Cleaning Your Mice Wheels?
frink_exp asks: "Cleaning mouse balls (and the rollers they contact) has been the source of many a pun and the subject of countless junk e-mail messages. As more optical mice replace their mechanical kin, such hygiene is becoming unnecessary. However, the mouse wheel is nearly as common as the mouse itself and human hands are grubby, sweaty, oily appendages. Invariably, a nice coating of gunk envelops the wheel. Sometimes it's just unsightly, but at it's worst, it'll sap the rubber wheel of all its grip making it difficult to scroll. Cleaning the wheel can be awkward as it tends to spin and unlike mouse balls, it doesn't just pop out (rehashing of the balls joke intended). The best method I've found is scraping sideways, parallel to the wheel's axis of rotation, slowly working my way around the whole wheel. This is tedious and annoying. Is this a common affliction? What is a better, easier way to clean the mouse wheel? Solvents? A wheel brush? Fire?"

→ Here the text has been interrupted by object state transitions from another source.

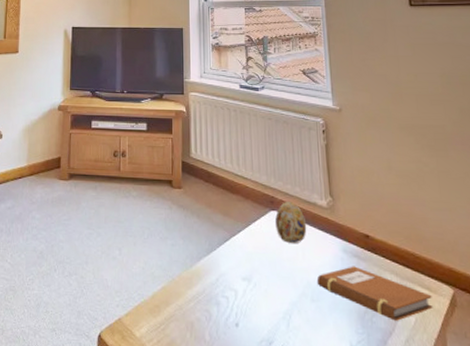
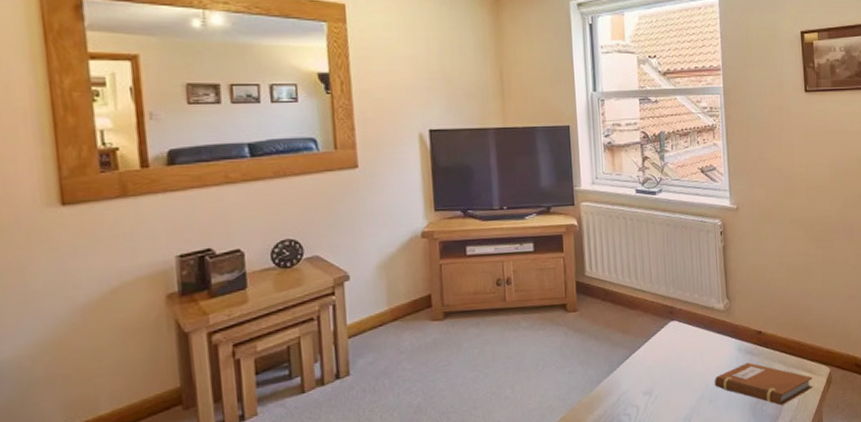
decorative egg: present [275,201,307,243] -> none [675,308,705,351]

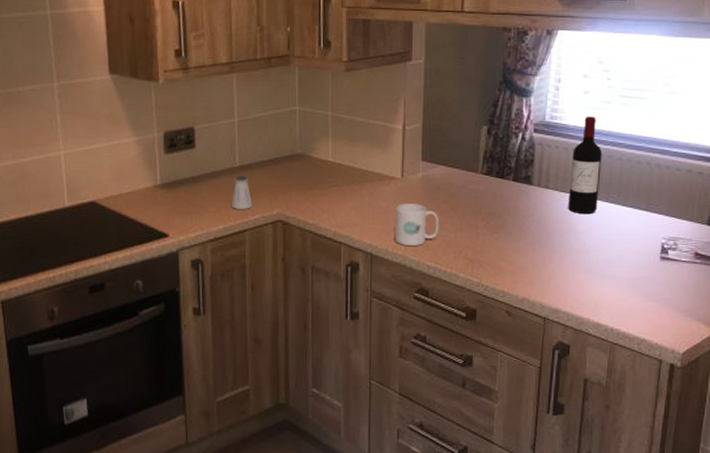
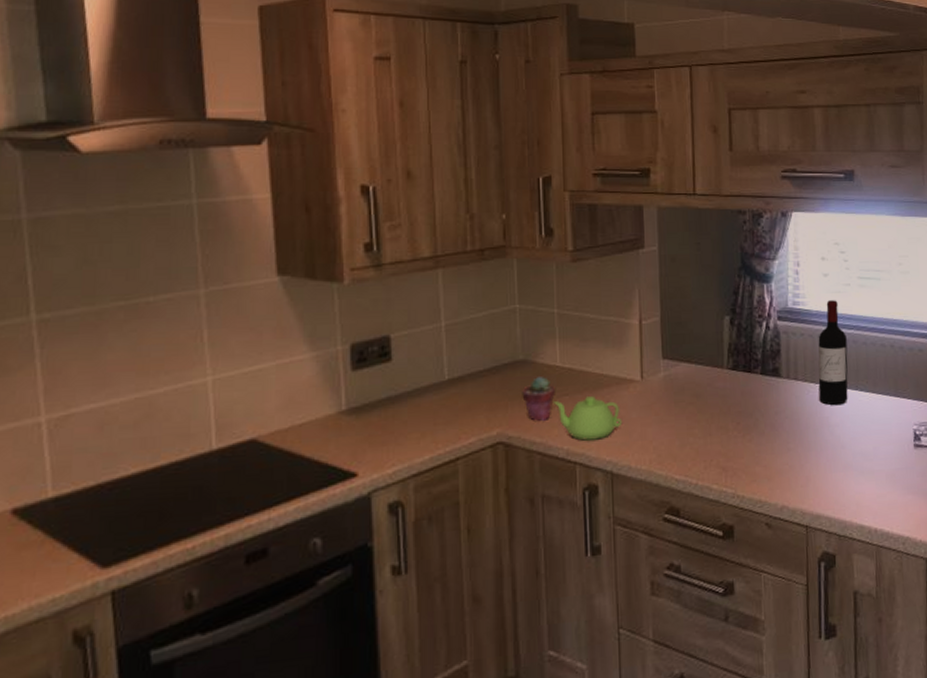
saltshaker: present [231,175,253,209] -> none [440,391,467,433]
potted succulent: none [298,169,326,206] -> present [522,377,555,421]
teapot: none [324,189,383,226] -> present [552,396,623,441]
mug: present [395,204,440,247] -> none [636,408,687,460]

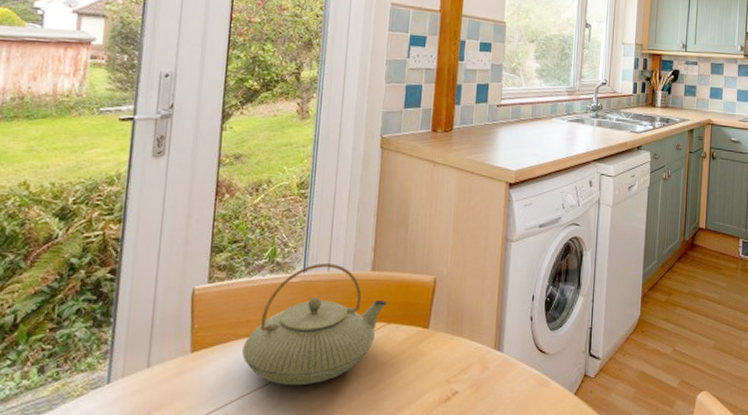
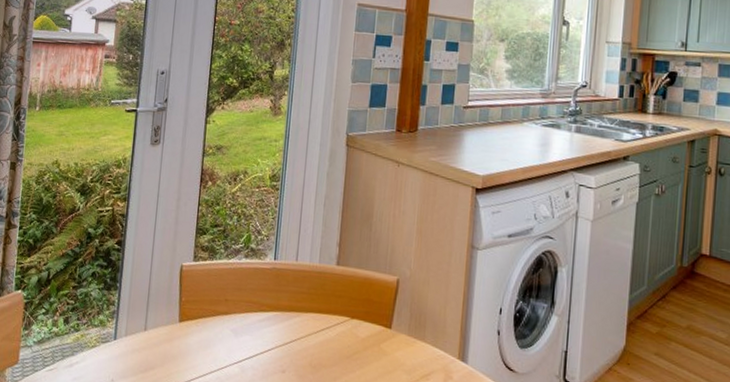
teapot: present [242,263,387,385] -> none [221,253,351,367]

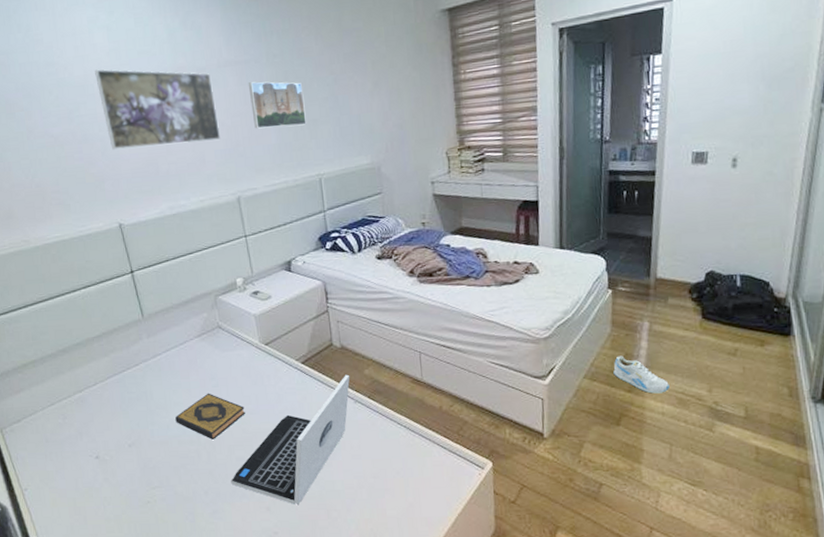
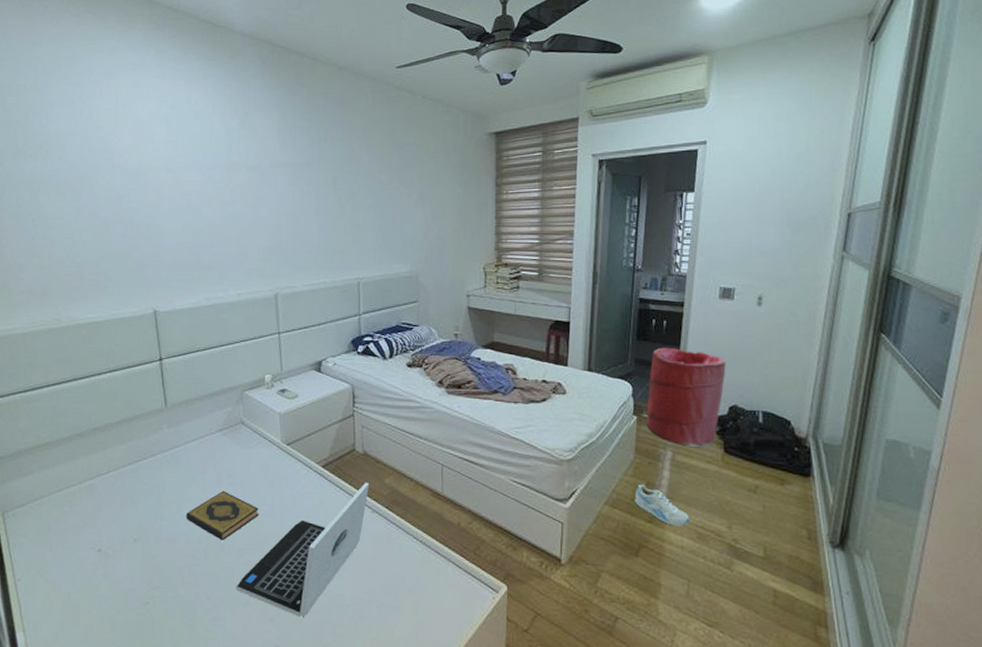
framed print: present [95,69,221,151] -> none [149,158,266,238]
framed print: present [248,81,307,129] -> none [297,184,350,230]
laundry hamper: none [621,218,701,316] -> present [646,348,726,447]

Now they sell mice without balls. Yes, it's true. They use optical sensors which don't have those pesky cleaning requirements.

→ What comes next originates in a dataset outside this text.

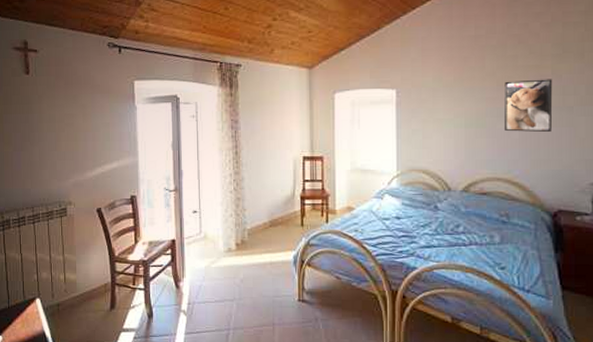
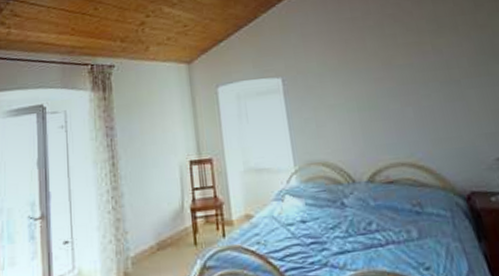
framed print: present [505,79,553,132] -> none [389,54,445,112]

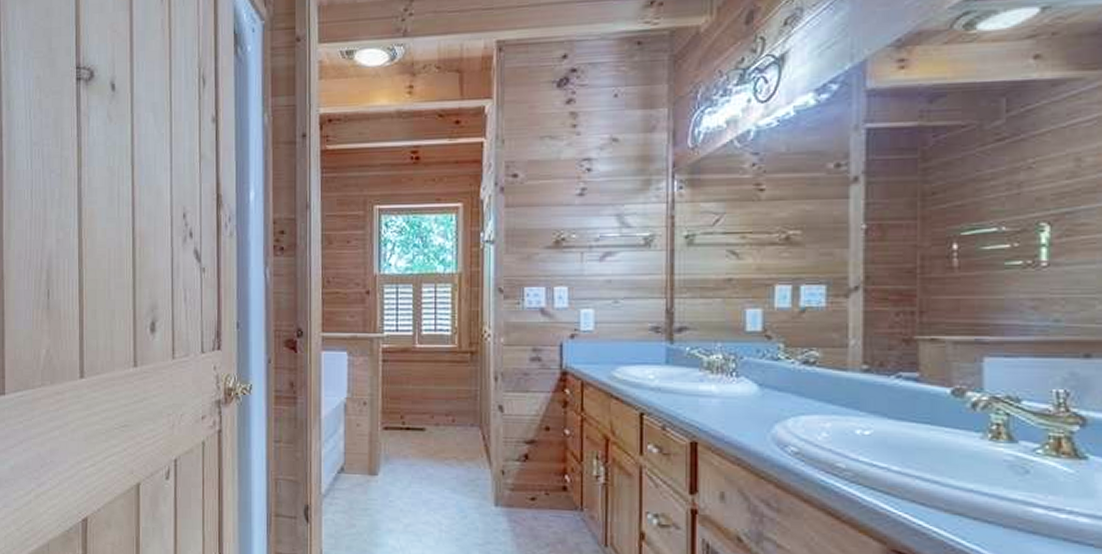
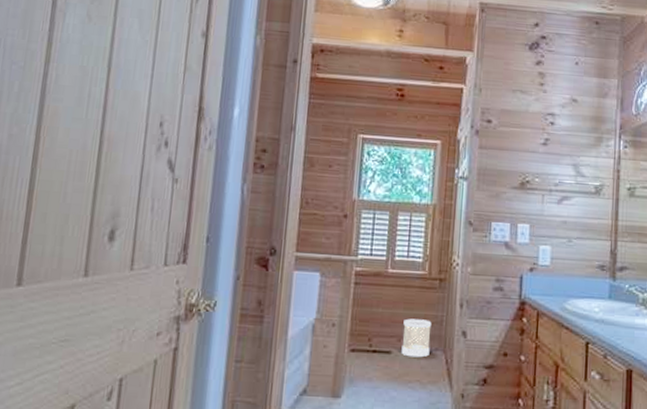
wastebasket: none [435,394,465,434] -> present [401,318,432,358]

Usually it is not the wheel that is dirty, but the axial rollers inside the mouse. I usually pop out the ball, and then scrap my fingernail against each of the rollers to get off the crud that accumulates in a stripe where the mouse ball hits the roller.
It's 10 PM. Do you know if you're un-American?
Take a strong paper towel and get it moist with 90+% isopropyl rubbing alcohol. Remove the ball and use your finger wrapped up inside the paper towel to rub the wheels, as you say, parallel to axis. It'll all come off in a jif.... gif.... whatever.
90% isopropyl is about as close to solvents as you want to get around PC parts. It'll remove any crud you got in there, and it won't damage the parts any..... probably.